*** GIVEN RECORDS ***

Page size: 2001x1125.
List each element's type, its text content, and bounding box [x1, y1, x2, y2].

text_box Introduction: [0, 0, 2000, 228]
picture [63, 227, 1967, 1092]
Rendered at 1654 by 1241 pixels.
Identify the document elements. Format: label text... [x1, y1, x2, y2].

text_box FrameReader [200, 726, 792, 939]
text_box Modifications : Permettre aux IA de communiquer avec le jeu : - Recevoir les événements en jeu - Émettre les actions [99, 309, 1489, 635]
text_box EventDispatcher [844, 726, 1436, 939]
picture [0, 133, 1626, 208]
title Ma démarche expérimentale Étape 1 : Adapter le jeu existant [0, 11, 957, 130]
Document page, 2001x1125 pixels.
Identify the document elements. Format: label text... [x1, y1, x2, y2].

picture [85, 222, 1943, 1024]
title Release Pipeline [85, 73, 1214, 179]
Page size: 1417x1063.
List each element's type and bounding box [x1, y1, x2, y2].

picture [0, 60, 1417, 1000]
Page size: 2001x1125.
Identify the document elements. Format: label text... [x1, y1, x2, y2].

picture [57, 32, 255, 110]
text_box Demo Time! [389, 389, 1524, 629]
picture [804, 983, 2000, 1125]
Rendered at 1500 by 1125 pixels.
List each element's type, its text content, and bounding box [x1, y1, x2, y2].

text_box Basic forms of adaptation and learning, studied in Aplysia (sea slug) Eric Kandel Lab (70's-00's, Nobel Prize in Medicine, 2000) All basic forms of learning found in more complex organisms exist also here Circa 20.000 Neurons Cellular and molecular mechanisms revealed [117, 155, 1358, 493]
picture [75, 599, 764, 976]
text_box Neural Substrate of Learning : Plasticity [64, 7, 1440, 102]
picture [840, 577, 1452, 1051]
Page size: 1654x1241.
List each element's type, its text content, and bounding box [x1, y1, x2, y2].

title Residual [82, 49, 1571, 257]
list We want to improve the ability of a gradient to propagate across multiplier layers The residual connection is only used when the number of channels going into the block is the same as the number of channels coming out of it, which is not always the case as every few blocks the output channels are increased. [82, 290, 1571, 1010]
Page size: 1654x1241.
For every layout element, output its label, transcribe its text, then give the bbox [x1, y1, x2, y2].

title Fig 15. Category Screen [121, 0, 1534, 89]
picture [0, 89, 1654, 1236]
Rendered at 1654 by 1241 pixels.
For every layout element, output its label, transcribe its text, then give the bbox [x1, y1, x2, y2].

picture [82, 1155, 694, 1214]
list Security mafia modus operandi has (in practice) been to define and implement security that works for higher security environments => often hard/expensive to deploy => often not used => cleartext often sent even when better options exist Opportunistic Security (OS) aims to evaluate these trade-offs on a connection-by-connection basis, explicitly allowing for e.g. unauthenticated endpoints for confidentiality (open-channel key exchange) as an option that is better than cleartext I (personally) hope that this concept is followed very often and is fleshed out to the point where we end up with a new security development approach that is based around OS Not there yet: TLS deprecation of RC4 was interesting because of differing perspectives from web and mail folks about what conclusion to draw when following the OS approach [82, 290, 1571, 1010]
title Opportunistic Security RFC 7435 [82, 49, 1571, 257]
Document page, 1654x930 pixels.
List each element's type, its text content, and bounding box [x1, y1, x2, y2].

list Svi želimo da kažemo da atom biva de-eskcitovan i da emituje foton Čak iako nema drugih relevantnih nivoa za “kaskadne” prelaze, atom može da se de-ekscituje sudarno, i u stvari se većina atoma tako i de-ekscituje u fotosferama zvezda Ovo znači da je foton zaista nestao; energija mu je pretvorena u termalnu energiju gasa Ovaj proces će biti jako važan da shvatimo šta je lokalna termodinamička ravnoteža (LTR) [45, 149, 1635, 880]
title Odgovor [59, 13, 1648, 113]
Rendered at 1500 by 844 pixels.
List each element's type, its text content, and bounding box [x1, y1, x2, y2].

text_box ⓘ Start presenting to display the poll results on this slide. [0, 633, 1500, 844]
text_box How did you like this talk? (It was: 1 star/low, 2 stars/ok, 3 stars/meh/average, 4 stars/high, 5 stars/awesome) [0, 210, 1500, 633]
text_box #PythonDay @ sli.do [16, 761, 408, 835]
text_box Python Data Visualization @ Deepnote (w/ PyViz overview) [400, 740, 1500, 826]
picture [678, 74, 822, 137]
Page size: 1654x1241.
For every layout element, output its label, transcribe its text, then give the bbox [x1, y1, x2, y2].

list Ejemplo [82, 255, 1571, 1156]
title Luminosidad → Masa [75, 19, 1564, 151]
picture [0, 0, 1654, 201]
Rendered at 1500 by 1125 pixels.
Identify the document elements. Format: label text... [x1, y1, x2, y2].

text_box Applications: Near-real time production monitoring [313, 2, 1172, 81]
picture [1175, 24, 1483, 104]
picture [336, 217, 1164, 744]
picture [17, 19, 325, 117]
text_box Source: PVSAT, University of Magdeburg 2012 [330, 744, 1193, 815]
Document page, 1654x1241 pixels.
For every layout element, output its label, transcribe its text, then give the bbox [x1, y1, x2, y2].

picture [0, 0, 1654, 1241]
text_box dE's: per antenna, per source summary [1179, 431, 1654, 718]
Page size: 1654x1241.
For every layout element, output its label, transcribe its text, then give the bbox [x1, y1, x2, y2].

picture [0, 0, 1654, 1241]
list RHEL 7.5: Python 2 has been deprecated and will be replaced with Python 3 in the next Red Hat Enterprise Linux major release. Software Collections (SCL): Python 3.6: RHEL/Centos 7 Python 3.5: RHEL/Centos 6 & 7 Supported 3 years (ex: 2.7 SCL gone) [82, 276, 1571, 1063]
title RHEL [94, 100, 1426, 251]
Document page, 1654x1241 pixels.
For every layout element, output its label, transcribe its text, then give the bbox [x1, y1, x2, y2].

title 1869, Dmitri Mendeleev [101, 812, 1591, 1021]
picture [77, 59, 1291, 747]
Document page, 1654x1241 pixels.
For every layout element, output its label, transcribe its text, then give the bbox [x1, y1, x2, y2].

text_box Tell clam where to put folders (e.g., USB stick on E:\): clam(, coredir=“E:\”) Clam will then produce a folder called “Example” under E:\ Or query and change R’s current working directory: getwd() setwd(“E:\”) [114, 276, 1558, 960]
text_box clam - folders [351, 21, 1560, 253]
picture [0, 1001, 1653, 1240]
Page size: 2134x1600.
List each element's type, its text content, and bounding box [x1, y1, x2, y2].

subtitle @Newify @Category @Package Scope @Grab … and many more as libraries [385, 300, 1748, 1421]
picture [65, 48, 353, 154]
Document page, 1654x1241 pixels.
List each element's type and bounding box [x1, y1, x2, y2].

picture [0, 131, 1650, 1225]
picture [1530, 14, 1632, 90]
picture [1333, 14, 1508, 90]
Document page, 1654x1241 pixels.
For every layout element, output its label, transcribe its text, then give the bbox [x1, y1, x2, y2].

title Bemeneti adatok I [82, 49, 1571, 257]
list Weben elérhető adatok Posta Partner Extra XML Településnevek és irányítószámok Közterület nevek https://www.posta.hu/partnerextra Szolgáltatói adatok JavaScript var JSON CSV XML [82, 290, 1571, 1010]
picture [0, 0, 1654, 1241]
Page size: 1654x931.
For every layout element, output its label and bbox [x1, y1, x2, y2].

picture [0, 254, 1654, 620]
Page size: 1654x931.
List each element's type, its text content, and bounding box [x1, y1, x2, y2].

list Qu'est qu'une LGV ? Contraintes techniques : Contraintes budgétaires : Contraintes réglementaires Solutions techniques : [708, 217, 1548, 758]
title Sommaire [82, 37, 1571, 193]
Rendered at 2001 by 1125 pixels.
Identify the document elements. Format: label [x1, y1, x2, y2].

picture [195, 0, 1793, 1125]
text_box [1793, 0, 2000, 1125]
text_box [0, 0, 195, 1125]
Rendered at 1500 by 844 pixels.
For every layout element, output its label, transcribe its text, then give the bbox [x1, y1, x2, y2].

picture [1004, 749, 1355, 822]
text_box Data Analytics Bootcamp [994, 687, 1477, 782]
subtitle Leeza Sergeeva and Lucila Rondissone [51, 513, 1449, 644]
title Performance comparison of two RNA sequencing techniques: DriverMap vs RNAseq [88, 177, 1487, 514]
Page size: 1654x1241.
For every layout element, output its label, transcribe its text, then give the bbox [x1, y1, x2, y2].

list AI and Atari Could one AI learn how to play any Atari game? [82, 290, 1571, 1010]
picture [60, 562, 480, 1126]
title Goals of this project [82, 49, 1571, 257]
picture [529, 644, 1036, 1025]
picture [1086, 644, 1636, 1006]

***

Rewrite the stretch from the start of the records through the line containing "picture [63, 227, 1967, 1092]", changing "bounding box" to "enclosing box" and keeping everything else the same.

PROBLEM SOLUTION:
Page size: 2001x1125.
List each element's type, its text content, and enclosing box [x1, y1, x2, y2].

text_box Introduction: [0, 0, 2000, 228]
picture [63, 227, 1967, 1092]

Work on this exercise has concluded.